_PROBLEM DETAILS_. Return the data below exactly as given, except for the images.

[Collected data]

:::::

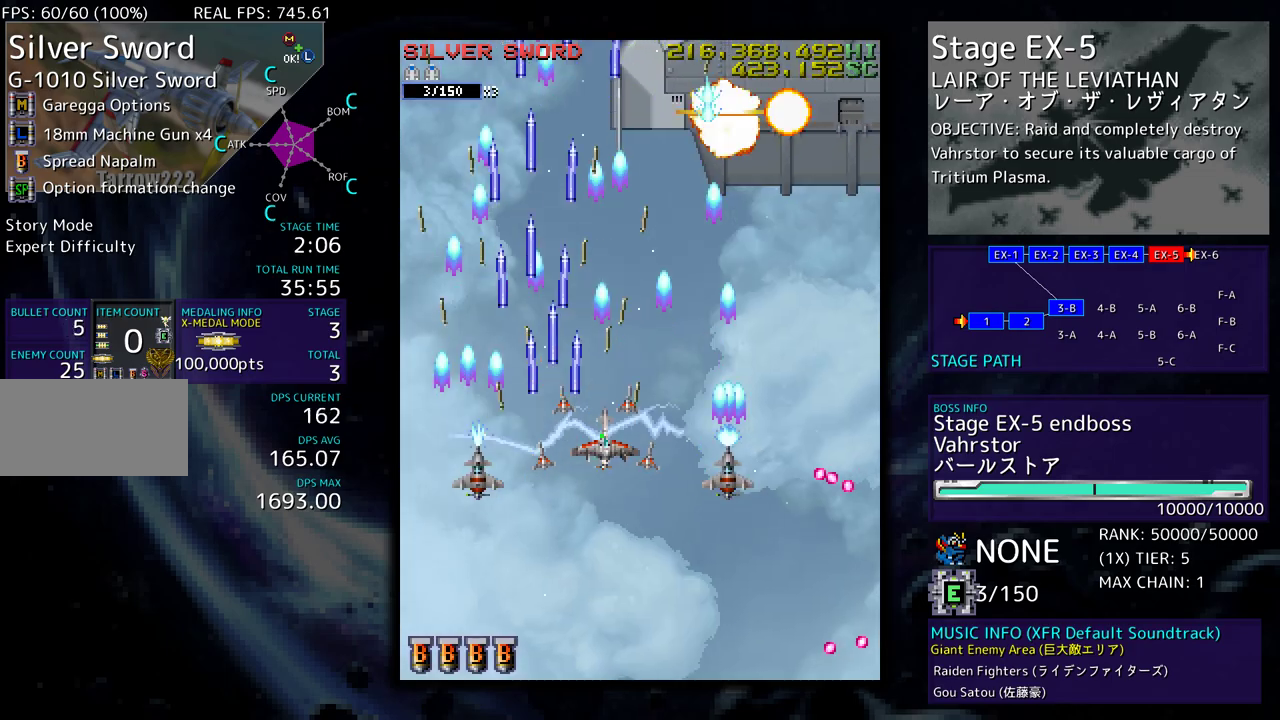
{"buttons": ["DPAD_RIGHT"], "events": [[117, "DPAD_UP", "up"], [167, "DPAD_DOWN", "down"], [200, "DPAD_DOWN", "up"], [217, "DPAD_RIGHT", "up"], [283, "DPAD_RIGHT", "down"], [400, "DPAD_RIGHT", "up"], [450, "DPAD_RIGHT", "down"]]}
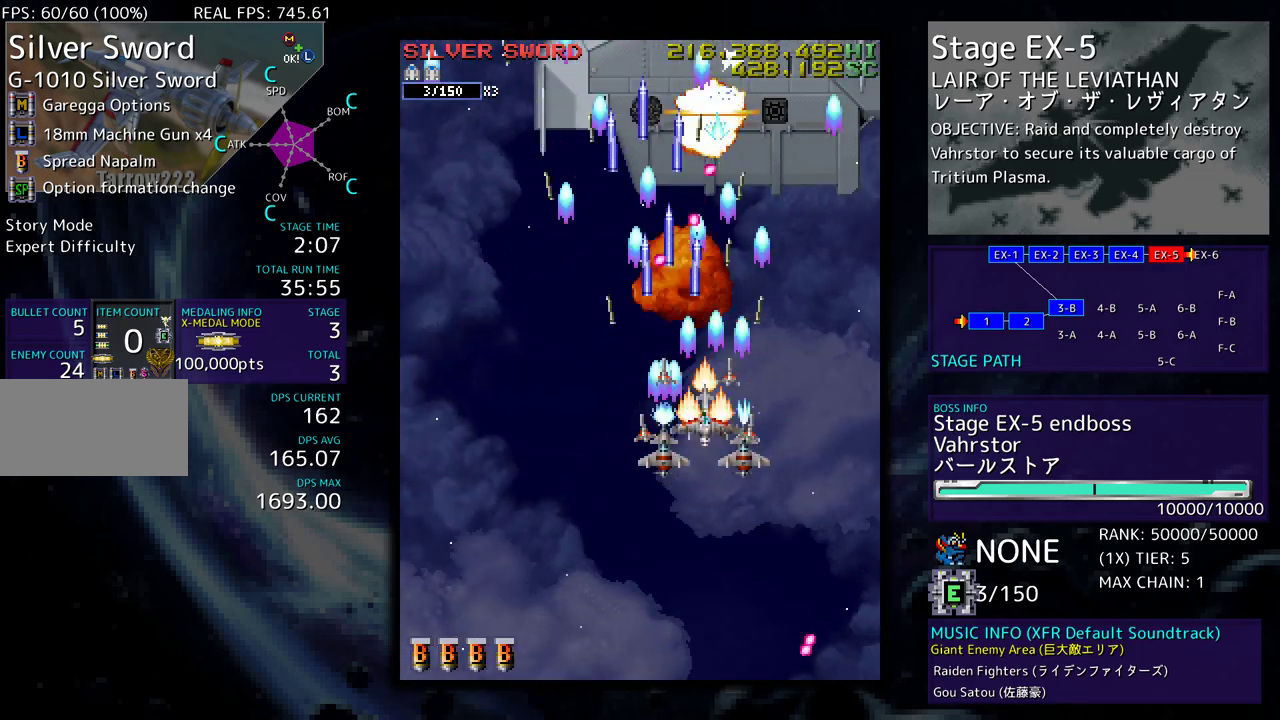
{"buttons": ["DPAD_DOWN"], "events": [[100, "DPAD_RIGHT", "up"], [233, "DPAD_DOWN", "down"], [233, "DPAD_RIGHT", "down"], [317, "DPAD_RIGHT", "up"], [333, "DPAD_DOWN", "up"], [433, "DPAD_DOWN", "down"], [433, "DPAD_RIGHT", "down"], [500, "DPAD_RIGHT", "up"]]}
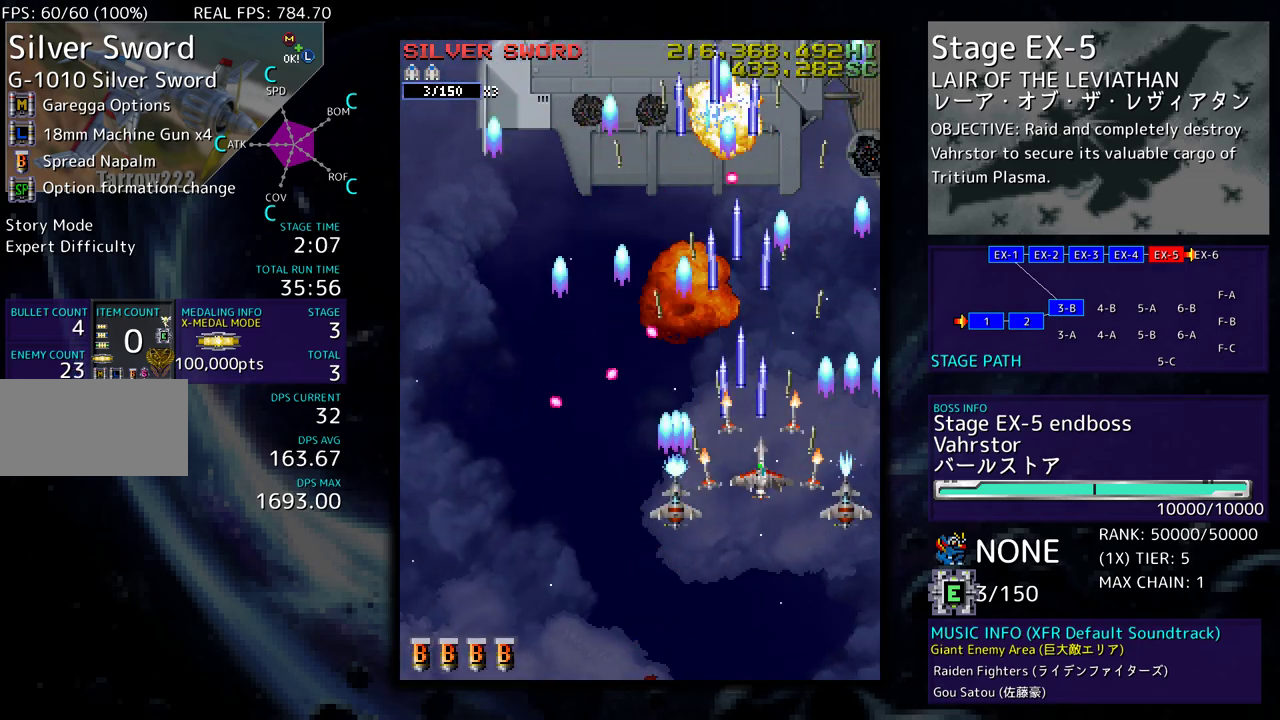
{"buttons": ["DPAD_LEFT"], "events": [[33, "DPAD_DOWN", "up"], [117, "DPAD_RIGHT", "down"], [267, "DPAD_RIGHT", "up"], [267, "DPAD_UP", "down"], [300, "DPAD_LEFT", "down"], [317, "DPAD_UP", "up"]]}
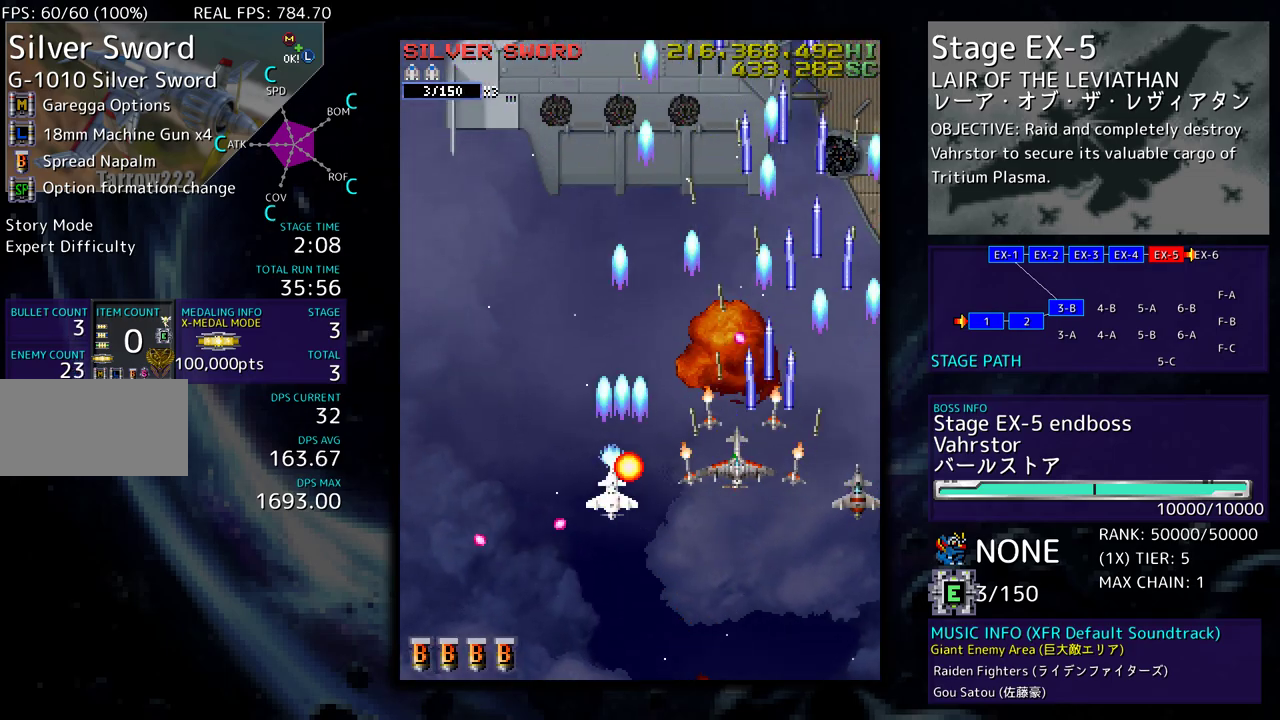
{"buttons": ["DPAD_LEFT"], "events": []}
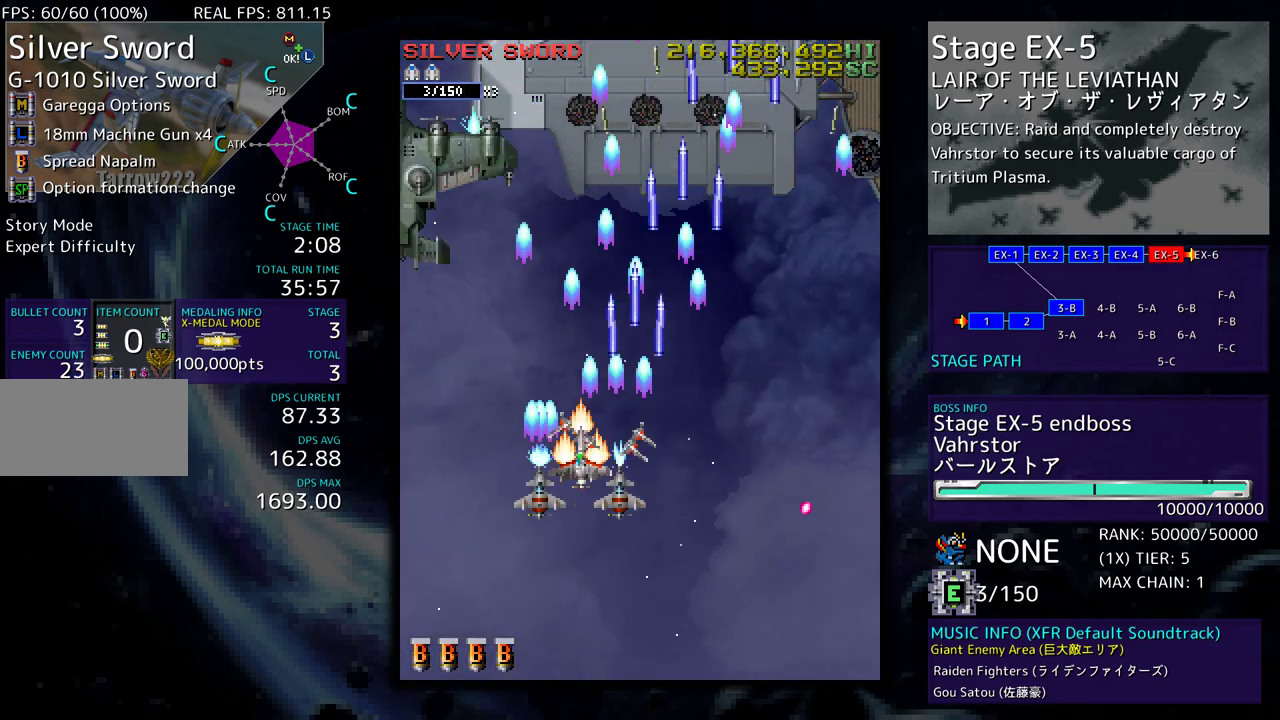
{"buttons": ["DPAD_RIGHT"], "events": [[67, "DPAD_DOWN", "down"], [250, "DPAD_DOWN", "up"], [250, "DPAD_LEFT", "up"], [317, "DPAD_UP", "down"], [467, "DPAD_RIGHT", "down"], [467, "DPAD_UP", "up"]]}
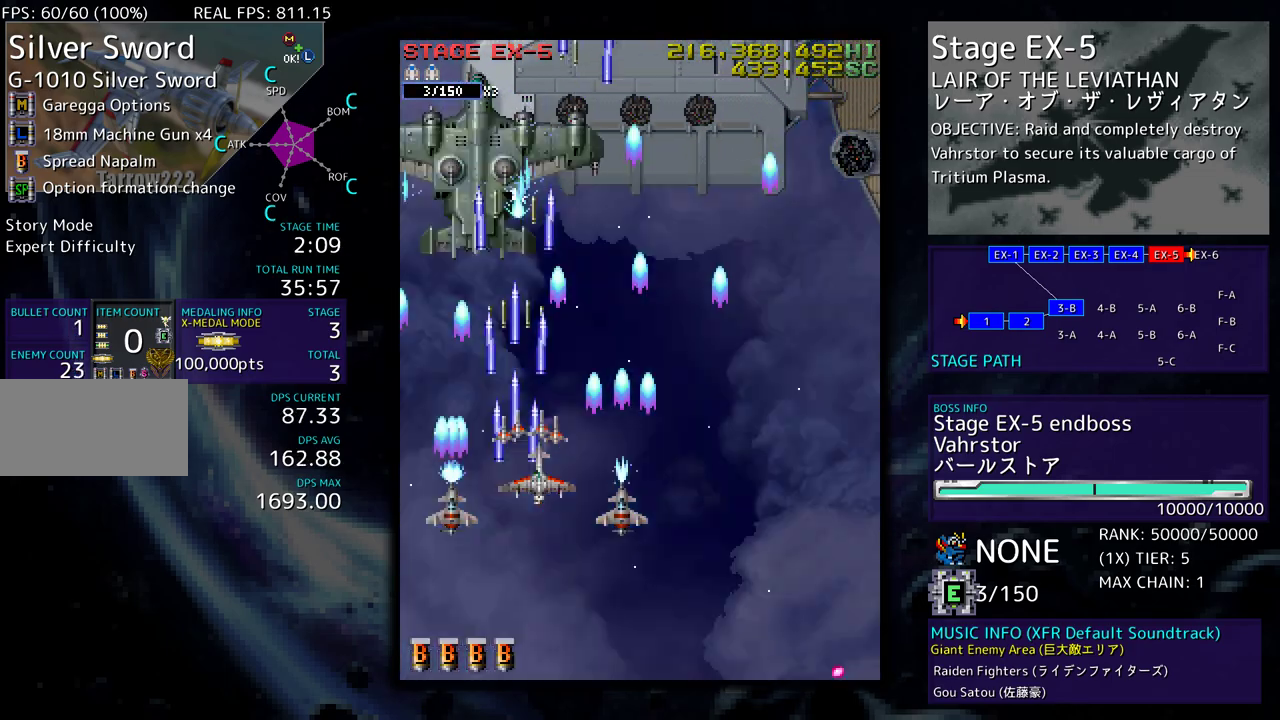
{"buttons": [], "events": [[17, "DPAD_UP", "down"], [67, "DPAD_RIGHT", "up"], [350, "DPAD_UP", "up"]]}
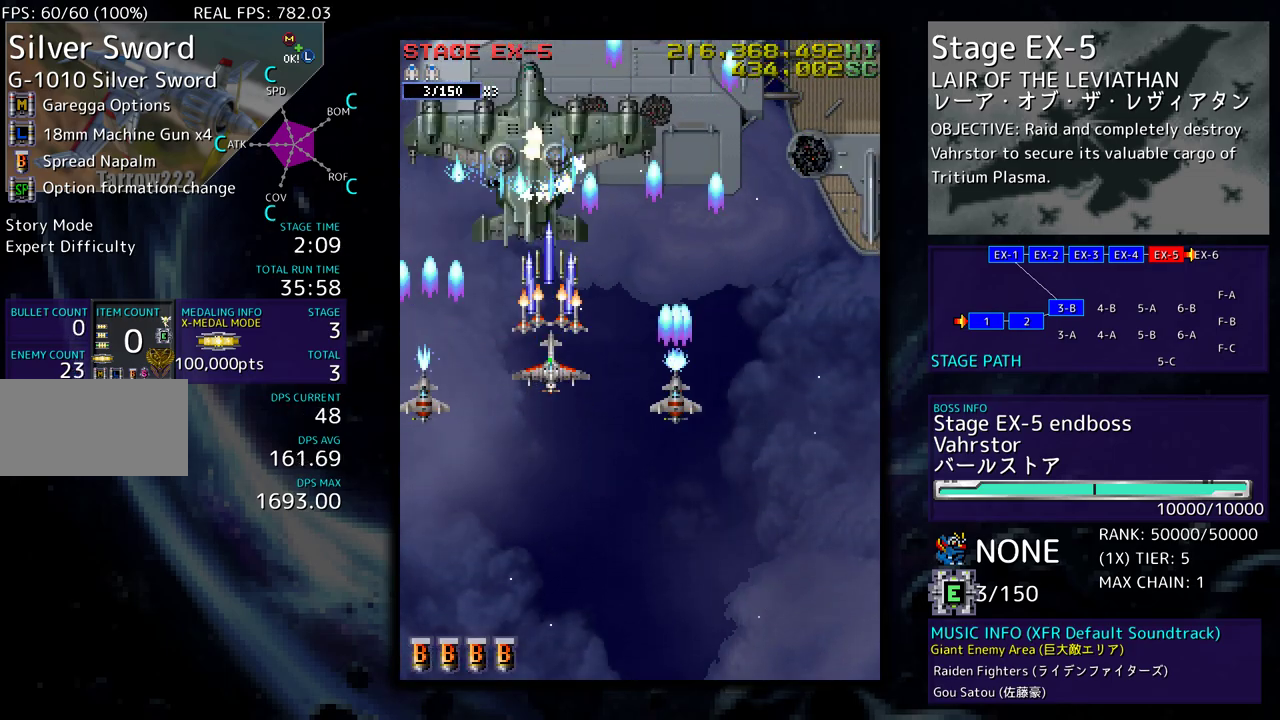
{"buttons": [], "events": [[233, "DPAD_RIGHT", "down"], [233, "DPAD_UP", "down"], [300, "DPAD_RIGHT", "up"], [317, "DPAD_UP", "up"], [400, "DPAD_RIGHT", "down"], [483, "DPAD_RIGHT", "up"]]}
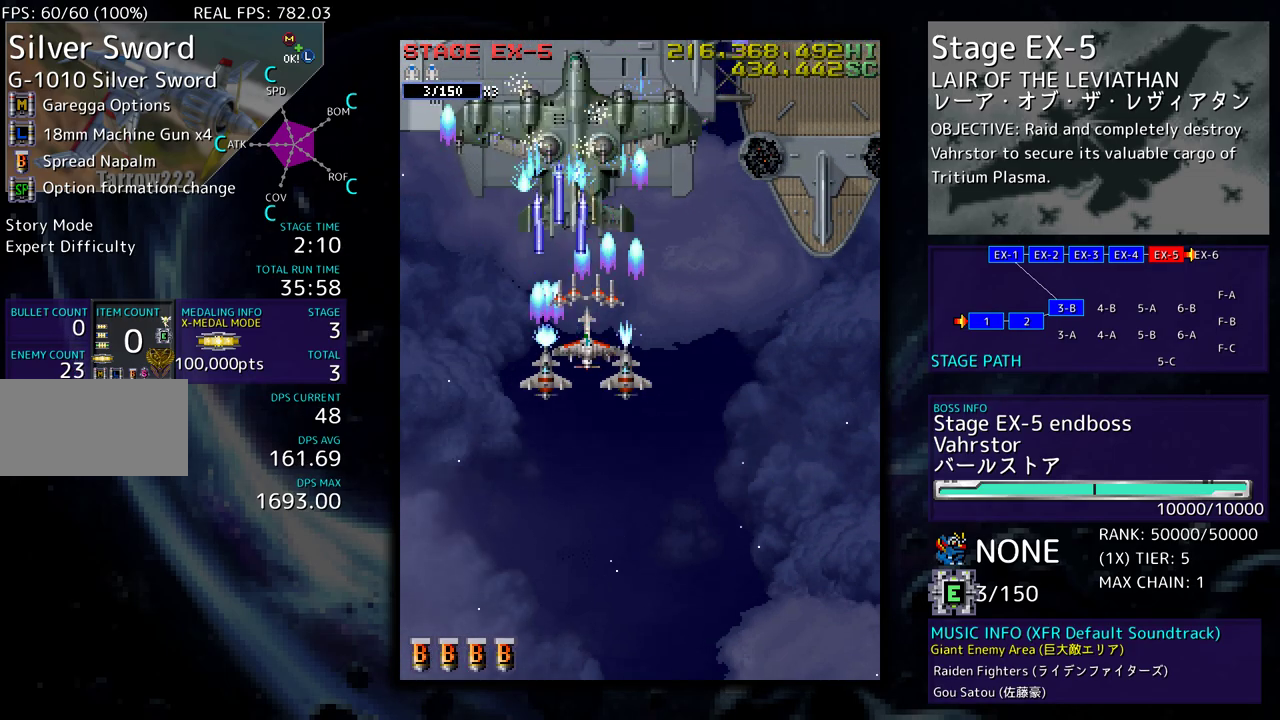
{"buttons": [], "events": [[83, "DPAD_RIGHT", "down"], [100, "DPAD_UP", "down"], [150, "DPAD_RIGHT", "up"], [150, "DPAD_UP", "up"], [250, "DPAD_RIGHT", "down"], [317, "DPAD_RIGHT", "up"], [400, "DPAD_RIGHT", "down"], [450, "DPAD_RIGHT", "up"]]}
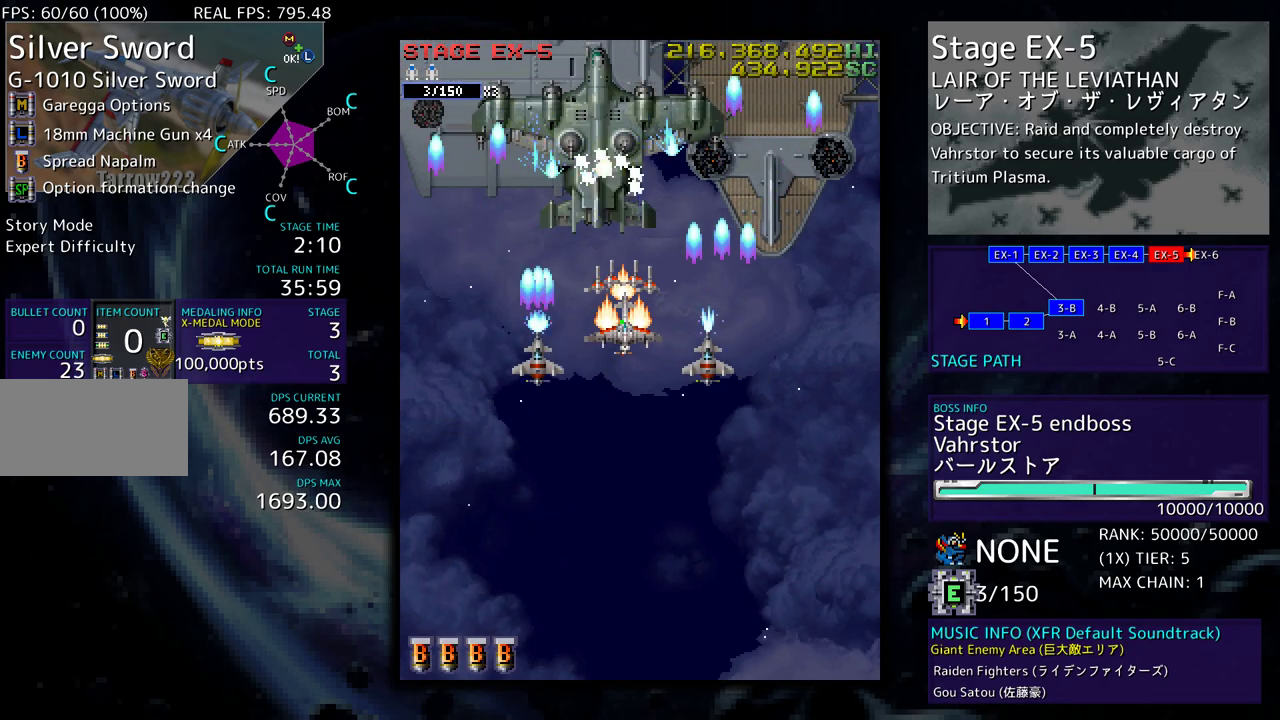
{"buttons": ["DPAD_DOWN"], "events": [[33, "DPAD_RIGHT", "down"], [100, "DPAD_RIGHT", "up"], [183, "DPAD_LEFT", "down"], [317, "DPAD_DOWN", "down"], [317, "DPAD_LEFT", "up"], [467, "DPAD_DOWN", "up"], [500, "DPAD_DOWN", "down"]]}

:::::

_SOLUTION_.
{"buttons": ["DPAD_RIGHT"], "events": [[117, "DPAD_UP", "up"], [167, "DPAD_DOWN", "down"], [200, "DPAD_DOWN", "up"], [217, "DPAD_RIGHT", "up"], [283, "DPAD_RIGHT", "down"], [400, "DPAD_RIGHT", "up"], [450, "DPAD_RIGHT", "down"]]}
{"buttons": ["DPAD_DOWN"], "events": [[100, "DPAD_RIGHT", "up"], [233, "DPAD_DOWN", "down"], [233, "DPAD_RIGHT", "down"], [317, "DPAD_RIGHT", "up"], [333, "DPAD_DOWN", "up"], [433, "DPAD_DOWN", "down"], [433, "DPAD_RIGHT", "down"], [500, "DPAD_RIGHT", "up"]]}
{"buttons": ["DPAD_LEFT"], "events": [[33, "DPAD_DOWN", "up"], [117, "DPAD_RIGHT", "down"], [267, "DPAD_RIGHT", "up"], [267, "DPAD_UP", "down"], [300, "DPAD_LEFT", "down"], [317, "DPAD_UP", "up"]]}
{"buttons": ["DPAD_LEFT"], "events": []}
{"buttons": ["DPAD_RIGHT"], "events": [[67, "DPAD_DOWN", "down"], [250, "DPAD_DOWN", "up"], [250, "DPAD_LEFT", "up"], [317, "DPAD_UP", "down"], [467, "DPAD_RIGHT", "down"], [467, "DPAD_UP", "up"]]}
{"buttons": [], "events": [[17, "DPAD_UP", "down"], [67, "DPAD_RIGHT", "up"], [350, "DPAD_UP", "up"]]}
{"buttons": [], "events": [[233, "DPAD_RIGHT", "down"], [233, "DPAD_UP", "down"], [300, "DPAD_RIGHT", "up"], [317, "DPAD_UP", "up"], [400, "DPAD_RIGHT", "down"], [483, "DPAD_RIGHT", "up"]]}
{"buttons": [], "events": [[83, "DPAD_RIGHT", "down"], [100, "DPAD_UP", "down"], [150, "DPAD_RIGHT", "up"], [150, "DPAD_UP", "up"], [250, "DPAD_RIGHT", "down"], [317, "DPAD_RIGHT", "up"], [400, "DPAD_RIGHT", "down"], [450, "DPAD_RIGHT", "up"]]}
{"buttons": ["DPAD_DOWN"], "events": [[33, "DPAD_RIGHT", "down"], [100, "DPAD_RIGHT", "up"], [183, "DPAD_LEFT", "down"], [317, "DPAD_DOWN", "down"], [317, "DPAD_LEFT", "up"], [467, "DPAD_DOWN", "up"], [500, "DPAD_DOWN", "down"]]}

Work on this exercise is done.